— Что? Что ты хочешь от меня услышать?
— Я ничего не хочу от тебя услышать, — крикнула Миранда из своего купе. — Ну, ничего, что ты сам не хотел бы рассказать. Хотелось бы немножко узнать, ну, не знаю, о том, кто ты такой, что с тобой было в прошлом, как ты стал человеком, который способен пригласить совершенно незнакомую девушку в романтическое путешествие.
Ультра, прислушиваясь, как она одевается, начал повторять про себя шпионскую биографию «Фердинанда». Она вязла в зубах, словно официальный некролог. И тогда он сделал необычную вещь — решил ее развить и дополнить. Чем-нибудь достаточно безобидным. Ничего такого, что угрожало бы раскрыть его засекреченное настоящее лицо, но что-нибудь правдивое из его прошлого. Какую-нибудь быль. И тем самым он на краткий миг вырвался, впервые со времен отрочества, из паутины, которую так аккуратно плел вокруг себя вею свою взрослую жизнь.
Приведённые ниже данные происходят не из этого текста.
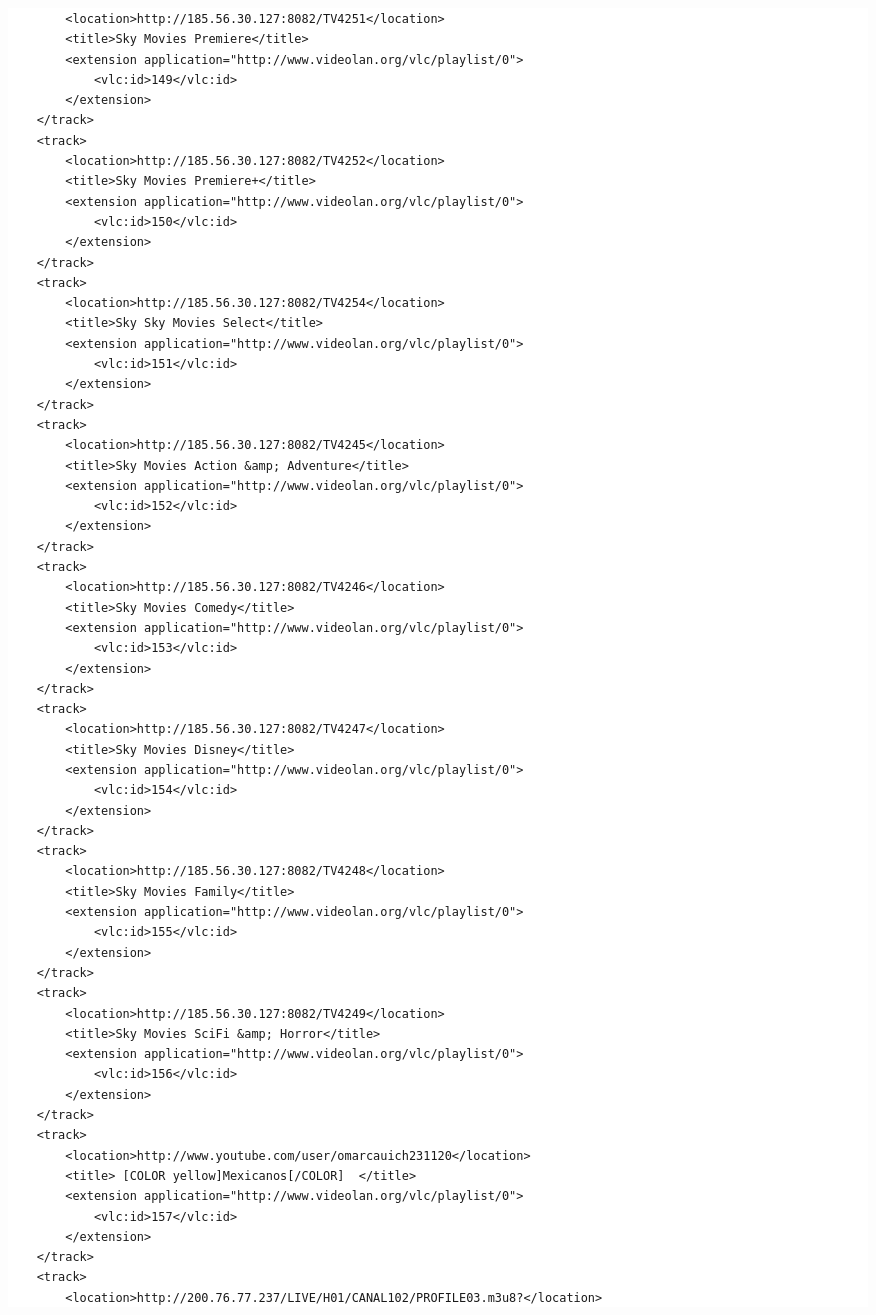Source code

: 			<location>http://185.56.30.127:8082/TV4251</location>
			<title>Sky Movies Premiere</title>
			<extension application="http://www.videolan.org/vlc/playlist/0">
				<vlc:id>149</vlc:id>
			</extension>
		</track>
		<track>
			<location>http://185.56.30.127:8082/TV4252</location>
			<title>Sky Movies Premiere+</title>
			<extension application="http://www.videolan.org/vlc/playlist/0">
				<vlc:id>150</vlc:id>
			</extension>
		</track>
		<track>
			<location>http://185.56.30.127:8082/TV4254</location>
			<title>Sky Sky Movies Select</title>
			<extension application="http://www.videolan.org/vlc/playlist/0">
				<vlc:id>151</vlc:id>
			</extension>
		</track>
		<track>
			<location>http://185.56.30.127:8082/TV4245</location>
			<title>Sky Movies Action &amp; Adventure</title>
			<extension application="http://www.videolan.org/vlc/playlist/0">
				<vlc:id>152</vlc:id>
			</extension>
		</track>
		<track>
			<location>http://185.56.30.127:8082/TV4246</location>
			<title>Sky Movies Comedy</title>
			<extension application="http://www.videolan.org/vlc/playlist/0">
				<vlc:id>153</vlc:id>
			</extension>
		</track>
		<track>
			<location>http://185.56.30.127:8082/TV4247</location>
			<title>Sky Movies Disney</title>
			<extension application="http://www.videolan.org/vlc/playlist/0">
				<vlc:id>154</vlc:id>
			</extension>
		</track>
		<track>
			<location>http://185.56.30.127:8082/TV4248</location>
			<title>Sky Movies Family</title>
			<extension application="http://www.videolan.org/vlc/playlist/0">
				<vlc:id>155</vlc:id>
			</extension>
		</track>
		<track>
			<location>http://185.56.30.127:8082/TV4249</location>
			<title>Sky Movies SciFi &amp; Horror</title>
			<extension application="http://www.videolan.org/vlc/playlist/0">
				<vlc:id>156</vlc:id>
			</extension>
		</track>
		<track>
			<location>http://www.youtube.com/user/omarcauich231120</location>
			<title> [COLOR yellow]Mexicanos[/COLOR]  </title>
			<extension application="http://www.videolan.org/vlc/playlist/0">
				<vlc:id>157</vlc:id>
			</extension>
		</track>
		<track>
			<location>http://200.76.77.237/LIVE/H01/CANAL102/PROFILE03.m3u8?</location>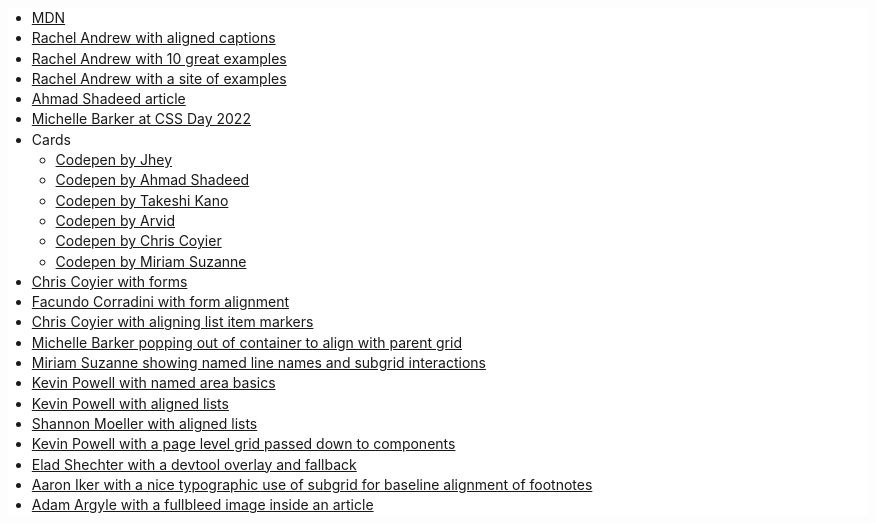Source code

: - <a href="https://developer.mozilla.org/docs/Web/CSS/CSS_grid_layout/Subgrid">MDN</a>
- <a href="https://codepen.io/rachelandrew/pen/VVGZVW">Rachel Andrew with aligned captions</a>
- <a href="https://12daysofweb.dev/2022/css-subgrid/">Rachel Andrew with 10 great examples</a>
- <a href="https://gridbyexample.com/examples/#css-grid-level-2-examples">Rachel Andrew with a site of examples</a>
- <a href="https://ishadeed.com/article/learn-css-subgrid/">Ahmad Shadeed article</a>
- <a href="https://youtu.be/tueTFd2TQUA?t=2266">Michelle Barker at CSS Day 2022</a>
- Cards
  - <a href="https://codepen.io/jh3y/pen/abKaYqO">Codepen by Jhey</a>
  - <a href="https://codepen.io/shadeed/pen/qBpQNQY">Codepen by Ahmad Shadeed</a>
  - <a href="https://codepen.io/tonkotsuboy/pen/LYexpZp">Codepen by Takeshi Kano</a>
  - <a href="https://codepen.io/ArvidW/pen/rNrGjvW">Codepen by Arvid</a>
  - <a href="https://codepen.io/chriscoyier/pen/bGRXmEe">Codepen by Chris Coyier</a>
  - <a href="https://codepen.io/miriamsuzanne/pen/xxKRpmq">Codepen by Miriam Suzanne</a>
- <a href="https://codepen.io/chriscoyier/pen/YzxqJap">Chris Coyier with forms</a>
- <a href="https://codepen.io/facundocorradini/pen/wvBBpJM">Facundo Corradini with form alignment</a>
- <a href="https://codepen.io/chriscoyier/pen/mdemZaw">Chris Coyier with aligning list item markers</a>
- <a href="https://codepen.io/michellebarker/pen/wvyBjOz">Michelle Barker popping out of container to align with parent grid</a>
- <a href="https://codepen.io/miriamsuzanne/pen/ZEEbxro">Miriam Suzanne showing named line names and subgrid interactions</a>
- <a href="https://codepen.io/kevinpowell/pen/RwgvMMb">Kevin Powell with named area basics</a>
- <a href="https://codepen.io/kevinpowell/pen/XWgoWRx">Kevin Powell with aligned lists</a>
- <a href="https://codepen.io/shannonmoeller/pen/poLQLoO">Shannon Moeller with aligned lists</a>
- <a href="https://codepen.io/kevinpowell/pen/LYVmpqY">Kevin Powell with a page level grid passed down to components</a>
- <a href="https://codepen.io/elad2412/pen/KKaXOPG">Elad Shechter with a devtool overlay and fallback</a>
- <a href="https://codepen.io/aaroniker/pen/OeyayK">Aaron Iker with a nice typographic use of subgrid for baseline alignment of footnotes</a>
- <a href="https://codepen.io/argyleink/pen/ExbzqWp">Adam Argyle with a fullbleed image inside an article</a>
— Знаешь, моя старшая сестра, она меня просто ненавидела. — Фердинанд смотрел в какие-то дали, словно специально созданные для тех, кто хочет выглядеть настолько взволнованным собственными россказнями, что якобы не в силах больше ни на чем сфокусировать взгляд. — Я был еще ребенком. Я был любимчиком семьи, на которого направлена вся забота и все внимание, и это ее бесило. Она выучилась давать мне тумака, очень больно, и, не успевал я заплакать, визжала нашей няне, что я ее шлепнул, так что меня наказывали. Она воровала разные мелочи и складывала их мне под подушку. И вот однажды, когда ей было, должно быть, около тринадцати, а мне восемь… были каникулы, и она за завтраком объявила, что утром пойдет в Южный Кен[27]. А я уже немало слышал об этом «Южном Кене», оттуда мама приносила торты, и я знал, что там есть магазины, и много всяких развлечений и всего интересного, это было волшебное место для восьмилетнего мальчика, и я очень, очень хотел туда попасть. Поэтому я спросил ее, можно ли мне тоже пойти с ней, и, конечно же, она сказала, что нельзя. А я просил, я ее умолял, и в конце концов мама сказала ей, что она должна взять меня с собой. Потом мама сама ушла за покупками. Сестра разозлилась и сказала, что никак не сможет взять меня с собой, потому что ее очередь мыть тарелки, и ей нельзя уходить, пока она это не сделает, а она как раз накрасила ногти, так что несколько часов не сможет заняться тарелками. И знаешь что?
— Что? — спросила Миранда, уже стоявшая в дверях в платье, которое в восторге к ней прильнуло и легкой дымкой ласкало ее фигуру.
— Я встал на стул и вымыл тарелки. Я их отскреб и надраил, вытер насухо, и я сложил их, сделал стопку сверкающей чистотой посуды, и показал ей, и спросил: «Теперь мы можем, можем мы пойти в Южный Кен?» А сестра снова уселась читать свой журнал, оглядела меня и сказала, что пойти мы не сможем, потому что мама велела ей прибраться в своей комнате, прежде чем уходить из дома, а ей сейчас совсем не хочется этим заниматься. И знаешь, что я тогда сделал?